The takeaway? Brands that acknowledge concerns, explain their intent and iterate publicly are more likely to retain trust and succeed in transforming their public relations game. PR teams must be empowered to respond in human terms, not corporate jargon, and show a willingness to evolve rather than defend every decision.
Trust Is Built on Consent and Credit
Consumers don’t care if you use AI for cloud automations and your team works more efficiently, but they often think differently when it comes to using AI to replace artists. More specifically, much of the backlash stems from how these tools are trained.
Artists are outraged when their work is scraped without permission. Journalists push back when their reporting is co-opted into language models. And audiences respond negatively when they feel creators are being erased.
PR professionals must understand this ethical terrain. It’s not enough to claim, “Everyone is using AI.” Instead, transparency and consent must be at the core of any communication strategy. Brands like Runway ML and Stability AI have started creating opt-out databases and transparency portals.
Credit also matters. If your AI content is trained on real people’s work, consider acknowledgments or even compensation. In doing so, you’re not just preventing lawsuits; you’re using AI ethically and affirming that human creativity still holds value. It signals that AI is a collaborator, not a usurper.
Reputation-wise, this posture makes all the difference. It reframes the narrative from “we’re replacing people” to “we’re building with people.” For PR teams, this opens the door to more positive storytelling and defensible press angles.
Best Practices for PR Pros Navigating the AI Minefield
When the backlash hits, PR isn’t just damage control. It becomes the nerve center for the brand’s response strategy. Here’s how smart communicators can get ahead of the narrative and guide companies through AI controversies.
- Advocate for involvement before rollout. PR teams should be looped in about the ethical risks early when AI initiatives are being discussed. Messaging should be stress-tested through a cultural lens, not just a product one. Ask: How will this feel to our most loyal users? Is the brand tone still human? What’s the story we want to tell and the story people might hear?
- Preempt confusion with clear labels. If AI is used, say so. Transparency goes a long way in neutralizing suspicion. This includes tagging AI-generated content, outlining what AI contributed versus what a human created, and being clear about why AI was used at all.

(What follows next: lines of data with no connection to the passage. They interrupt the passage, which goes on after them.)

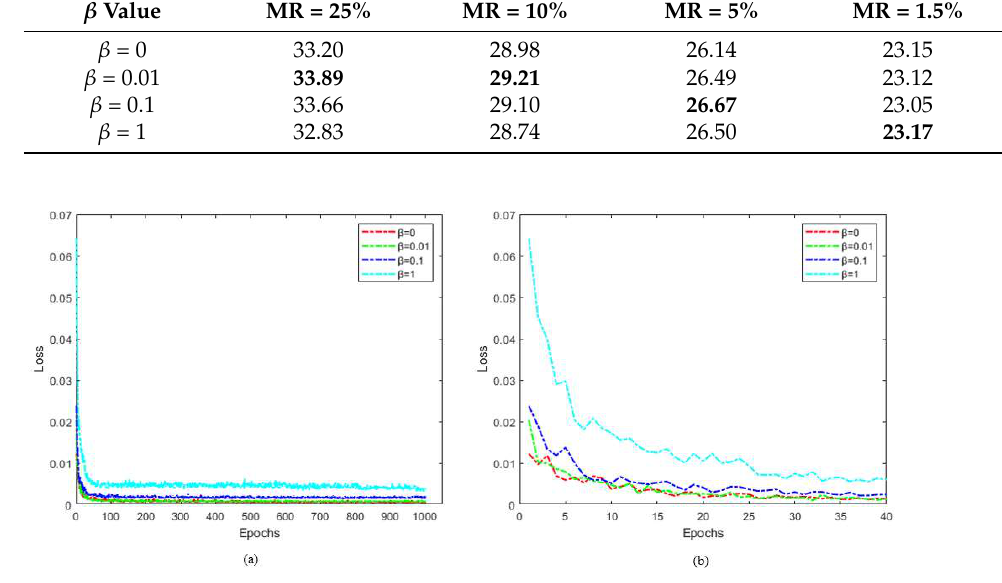
Figure 6. Loss curves of different β values (MR = 25%). ( a ) From the full training process. ( b ) In the 0–40 epoch range.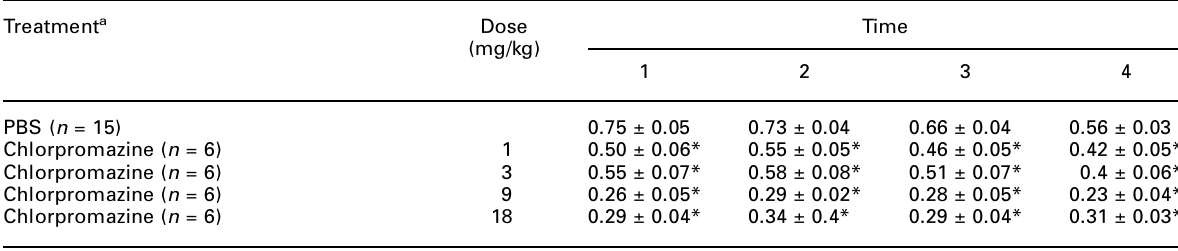
Table 4. Effect of chlorpromazine (anti-TNF/5-HT 2 ) on the time course of paw oedema induced by OVA in sensitized rats Treatment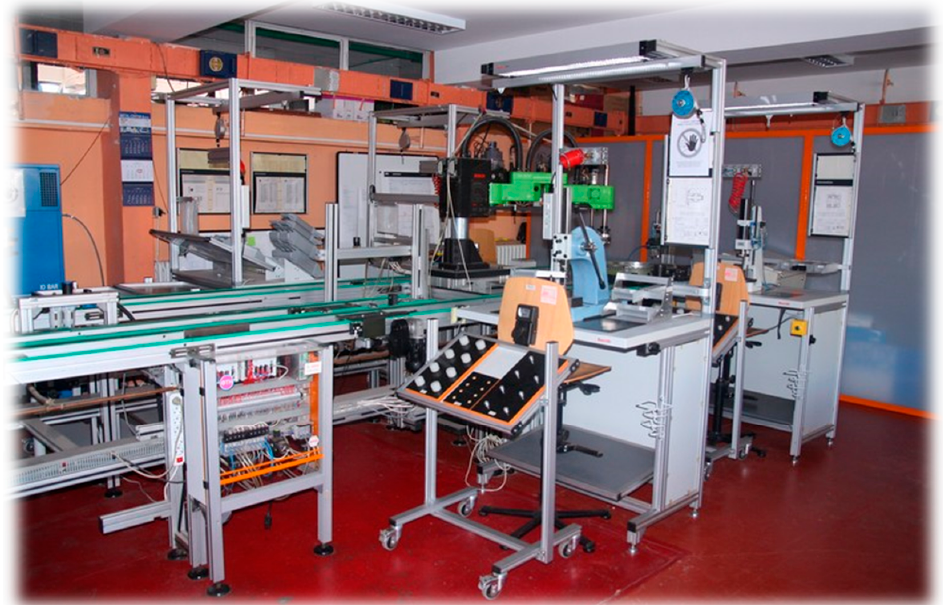
Figure 6. Industrial laboratory.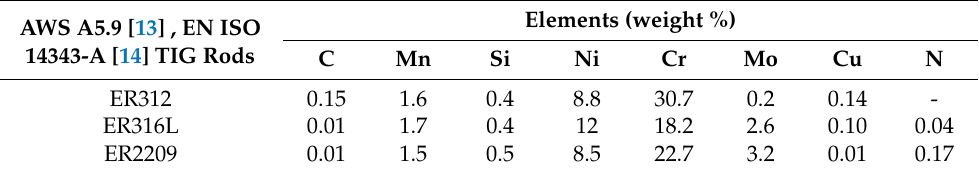
Table 2. Elemental production analysis values of TIG welding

- Empower spokespeople to speak plainly because, at the end of the day, jargon-filled statements only deepen mistrust. Train spokespeople to acknowledge uncertainty, highlight what’s being done to improve, and reiterate commitment to creators and audiences alike.
Likewise, be ready to walk it back. If something lands wrong, don’t dig in. Apologize quickly and honestly, outline next steps, and show that you’re listening. PR is about agility. Flexing that agility in high-stakes AI debates earns long-term credibility.
Conclusion
The backlash to AI isn’t a passing phase—it’s a new norm. As the technology evolves, so too will public expectations around how it’s deployed, credited, and communicated. PR professionals are no longer just storytellers; they’re trust architects.
That means anticipating cultural concerns, respecting creative labor, and helping brands speak with nuance and humility. The brands that thrive in this new landscape won’t be the ones that dodge criticism but the ones that face it head-on, evolve publicly, and bring audiences with them. In the AI era, reputation won’t hinge on whether you use AI, but on how you use it.